I sat up to face him, wrapping my arms around myself and took a long deep breath before continuing.

"I know I thought of this before Shiloh but you honestly broke me. I thought I was broken before but you took my heart, broke it into a thousand pieces and pissed on it. You pissed on it and our unborn child. I thought you would be here for us but you only reminded me that I was being naive and stupid-"

"Dow you're not-"

"Let me fucking finish!"

"You made me realize that I have no one, that I was absolutely alone no matter how much I love you. Because when my mind, my body and soul ached for your touch you was in the arms of another. I cried out for you and you weren't there. I was so damn stupid thinking you could love me but I know now that you never will."

"Dow I'm sorry."

"No you're not babe."

"I am, I swear!"

"Then Tell me Shiloh. Who is she? Do I know her?"

He nodded his head.

My heart beat quickened. I wiped my now sweaty hands on my jeans.

"Am I friends with her?"

I was confused when I saw the tears form in his eyes. He nodded once more.
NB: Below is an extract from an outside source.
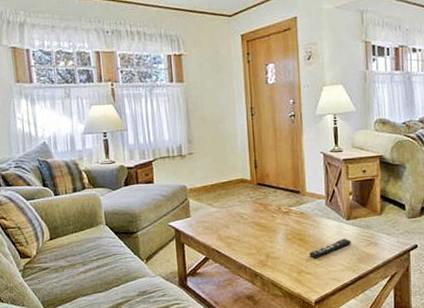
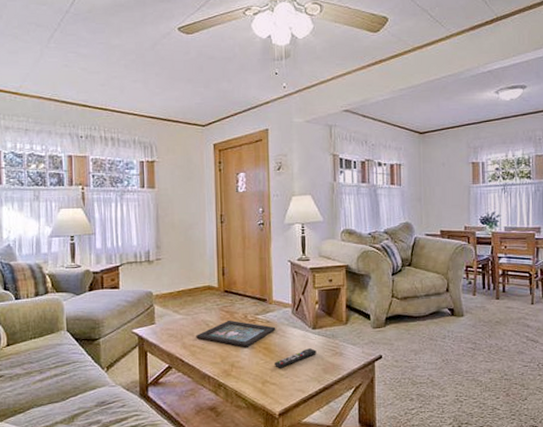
decorative tray: none [231,212,310,239] -> present [196,320,276,347]

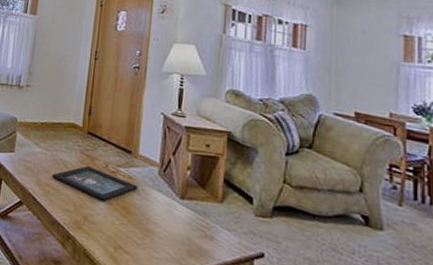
remote control: present [274,348,317,368] -> none [130,220,182,236]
I could hear my ears pop and my throat tighten once again. I felt dizzy and lightheaded.

"Who... who is she?"

I waited with baited breath as He cleared his throat before saying.

"Tara"

Before I knew it my head was meeting the ground as my body collapse to the floor. Whatever me and Shiloh had was over and after I paid a visit to Tara and the doctors there would be no more memories of either of them. Shiloh, Tara, and my unborn child.